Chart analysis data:
== Segment start ==
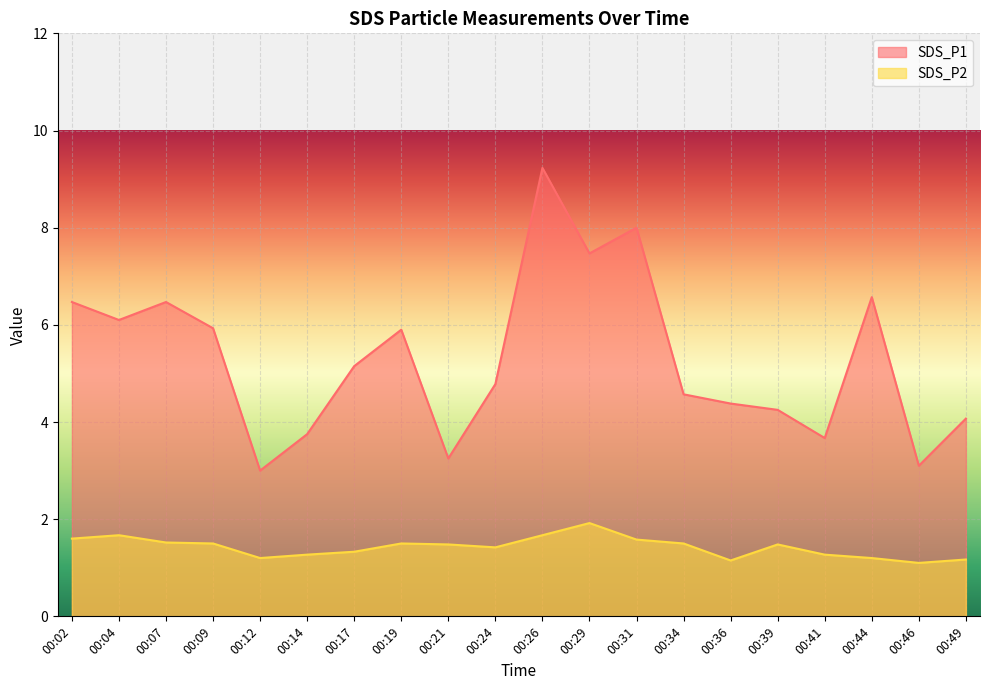

Which series has the largest total across all categories?

SDS_P1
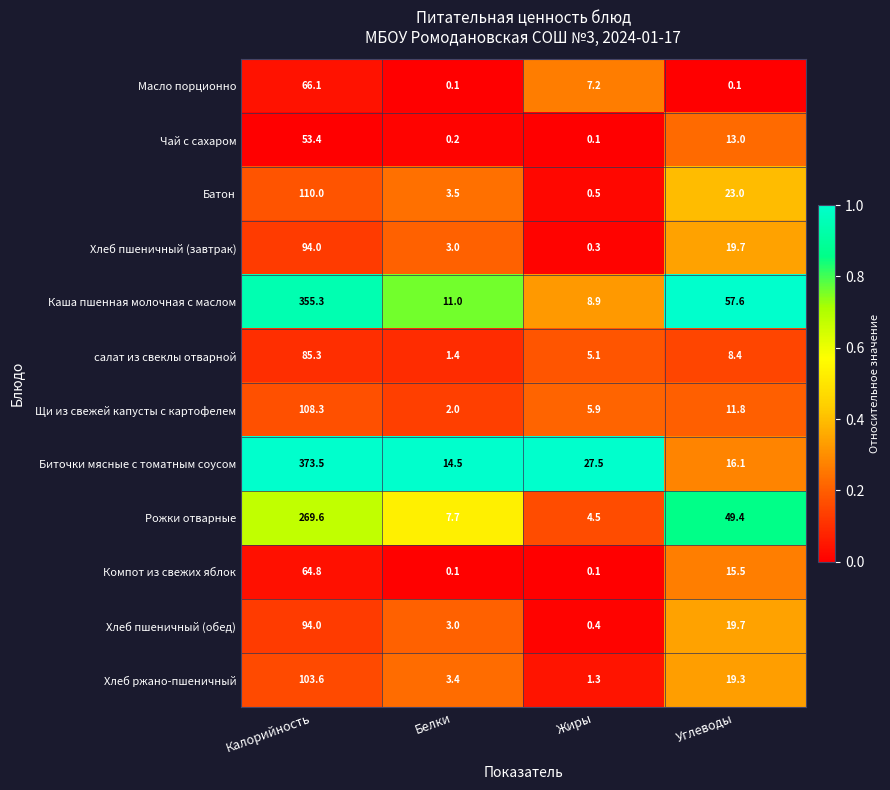

Between Калорийность and Жиры, which series saw the biggest shift?

Каша пшенная молочная с маслом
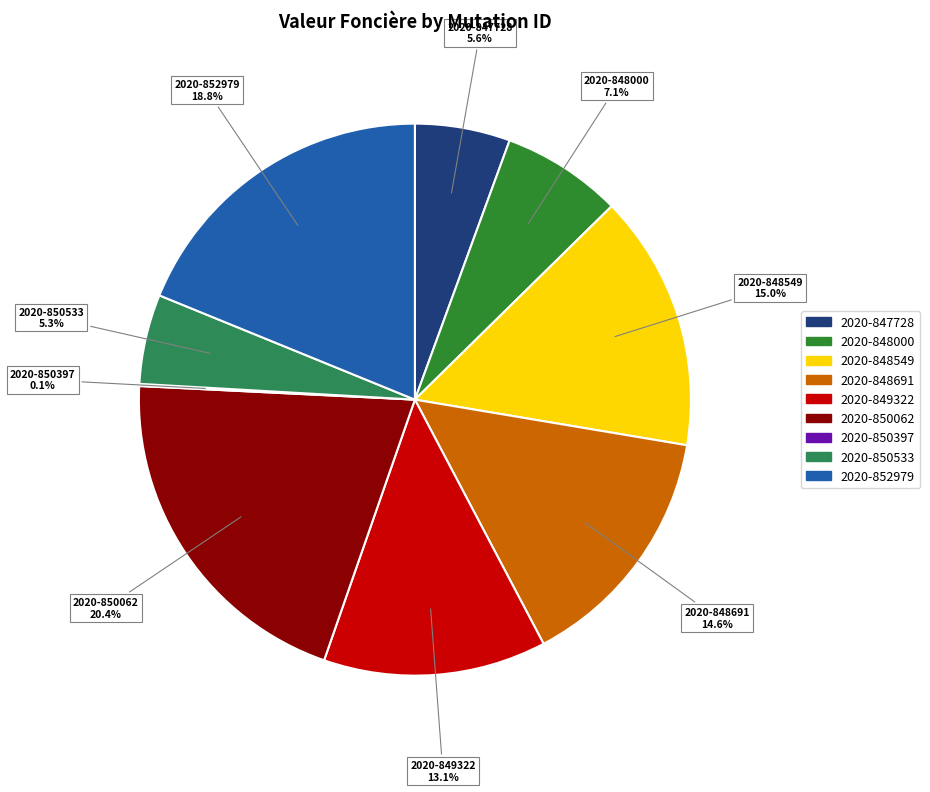

Approximately how many times larger is the value at 2020-850533 compared to 2020-847728?

0.9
== Segment end ==
REQUIRED WORK
Reproduce every line of the listing above verbatim, leaving out the pictures.

RESPONSE BOX
Which series has the largest total across all categories?

SDS_P1

Between Калорийность and Жиры, which series saw the biggest shift?

Каша пшенная молочная с маслом

Approximately how many times larger is the value at 2020-850533 compared to 2020-847728?

0.9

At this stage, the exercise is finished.